Video: The Many Attempts to Improve the Value of Medicare
Upshot article by BU colleague Austin Frakt last month in the New York Times contains the cites and links for the above:
‘Value’ of Care Was a Big Goal. How Did It Work Out?
This video, which finds a lack of meaningful cost savings or quality improvement, is consistent with my general view of health insurance innovations in the US:
Every 5-7 years the US health insurance industry has to come out with a new approach to address out-of-control costs and preempt true reform. These have included:
- HMO – narrow networks
- HMO – IPAs (Independent Physician Associations) HMOs with no teeth
- PPOs (weaker than HMOs, but more palatable to consumers)
- POS (Point of service) plans (combining the above two
- CDHC – Consumer-driven health care (more choice with higher cost-sharing)
- HDHP – High deductible plans with health savings accounts
- Pay for performance
- Accountable Care Organizations
- Tiered cost-sharing
- Value-based purchasing.
With the exception of narrow network HMOs like Kaiser (A supply-side innovation), none of these have ultimately proven to save more than 1-2 percent of costs or slow down cost growth.
The main reason for this is that all of them rely upon competition, demand-side incentives, and consumer choice driving down costs. But we have very weak competition and very poor consumer information. Plus consumers rarely change choices even when information is available. It is true that shifting a huge financial burdens onto consumers, like high deductible strategies, can save 3-5 percent on total costs, but most people (including the wealthy) would be willing to pay this amount to avoid this level of time and financial burden. The true attraction of these approaches is as a selection tool to attract healthy people into your plan.
Note that CDHC and HDHP which rely on tax-exempt savings accounts are only attractive to wealthier people for whom the tax deductibility has value. Low-income people don’t benefit from these tax-favored plans, it only adds complexity to their already difficult lives.
All of the above strategies also increase costs by raising administrative complexity and costs for consumers, employers, health plans and providers of all types.

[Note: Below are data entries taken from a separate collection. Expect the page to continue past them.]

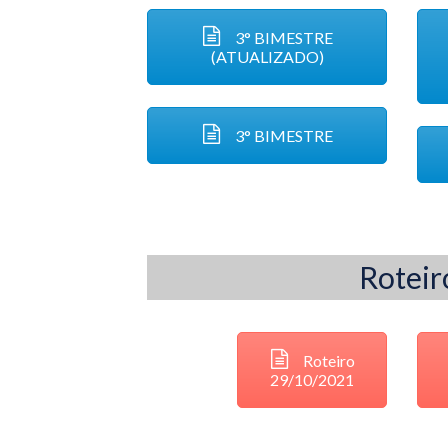
3° BIMESTRE
(ATUALIZADO)
3° BIMESTRE
Roteir
Roteiro
29/10/2021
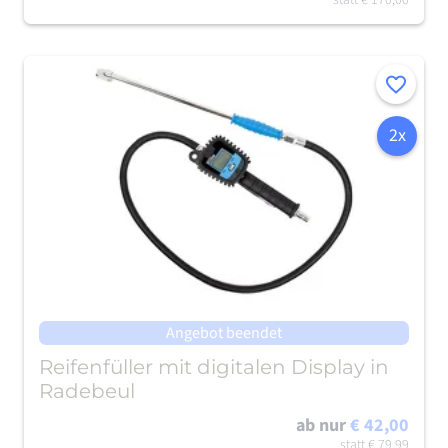
statt
€ 170,00
Merken
2x
Angebot beendet
Reifenfüller mit digitalen Display in
Radebeul
ab nur
€ 42,00
statt
€ 79,99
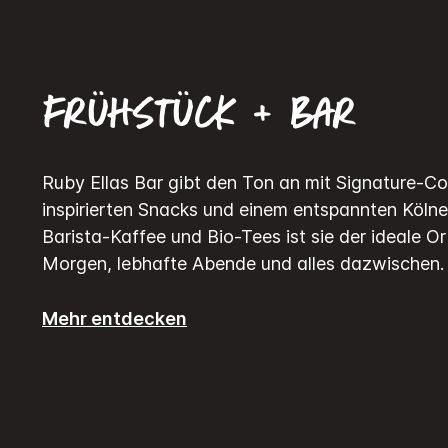
Frühstück + Bar
Ruby Ellas Bar gibt den Ton an mit Signature-Cock
inspirierten Snacks und einem entspannten Kölne
Barista-Kaffee und Bio-Tees ist sie der ideale O
Morgen, lebhafte Abende und alles dazwischen.
Mehr entdecken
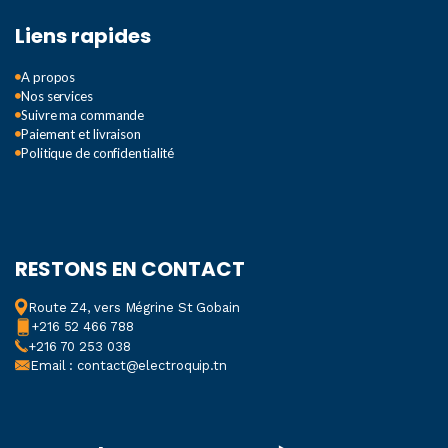
Liens rapides
A propos
Nos services
Suivre ma commande
Paiement et livraison
Politique de confidentialité
RESTONS EN CONTACT
Route Z4, vers Mégrine St Gobain
+216 52 466 788
+216 70 253 038
Email : contact@electroquip.tn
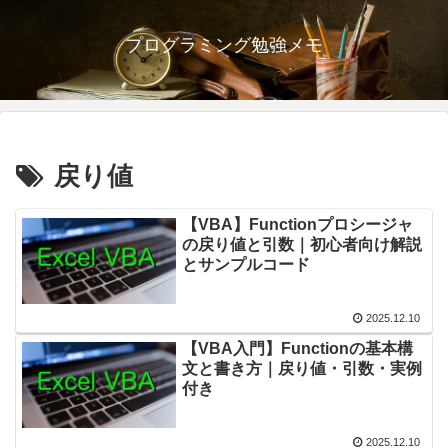
プログラミング勉強メモ
戻り値
【VBA】Functionプロシージャ
の戻り値と引数｜初心者向け解説
とサンプルコード
2025.12.10
【VBA入門】Functionの基本構
文と書き方｜戻り値・引数・実例
付き
2025.12.10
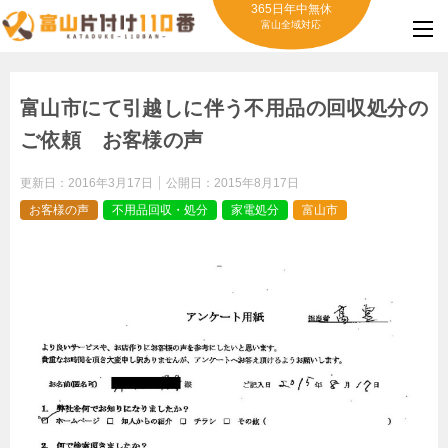
365日年中無休
富山全域対応
富山市にて引越しに伴う不用品の回収処分の
ご依頼 お客様の声
更新日：
2016年3月17日
公開日：
2015年8月17日
お客様の声
不用品回収・処分
家電処分
富山市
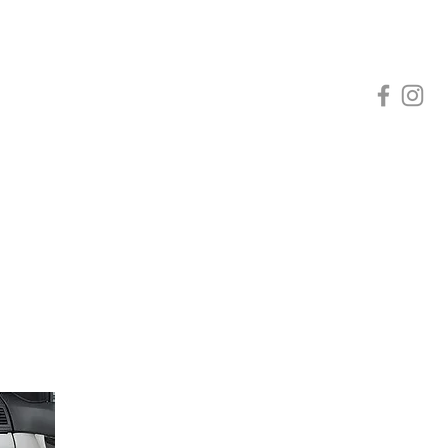
nyalar
Hediyelerimiz
Sizden Gelenler
Daha fazla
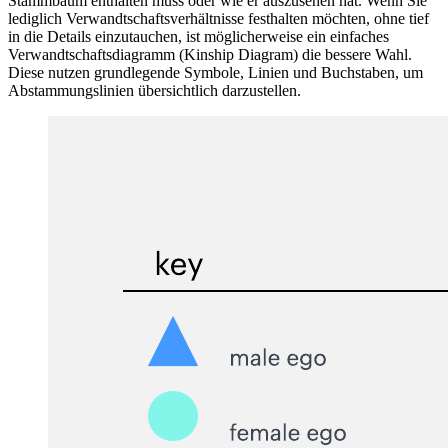
Stammbaum enthalten muss oder wie er auszusehen hat. Wenn Sie
lediglich Verwandtschaftsverhältnisse festhalten möchten, ohne tief
in die Details einzutauchen, ist möglicherweise ein einfaches
Verwandtschaftsdiagramm (Kinship Diagram) die bessere Wahl.
Diese nutzen grundlegende Symbole, Linien und Buchstaben, um
Abstammungslinien übersichtlich darzustellen.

Why are new ideas adopted every five to seven years? Because that is how long it takes to try out new reforms and determine that they are not working.
True cost containment will take leadership and a willingness to use supply-side reforms and regulation, which is what Europe and almost other high countries use to control costs.
There are many challenges of dramatic restructuring and regulation such as is implied by “Medicare for All” but it is going to take something dramatic to lower cost growth to be meaningfully less than the rate of general inflation. To continue current trends will only worsen health and income inequities, worsen public burdens of government-sponsored care, and hurt US competitiveness with the rest of the world. It is easier to be critical rather than constructive, but it is time to discuss more fundamental reforms.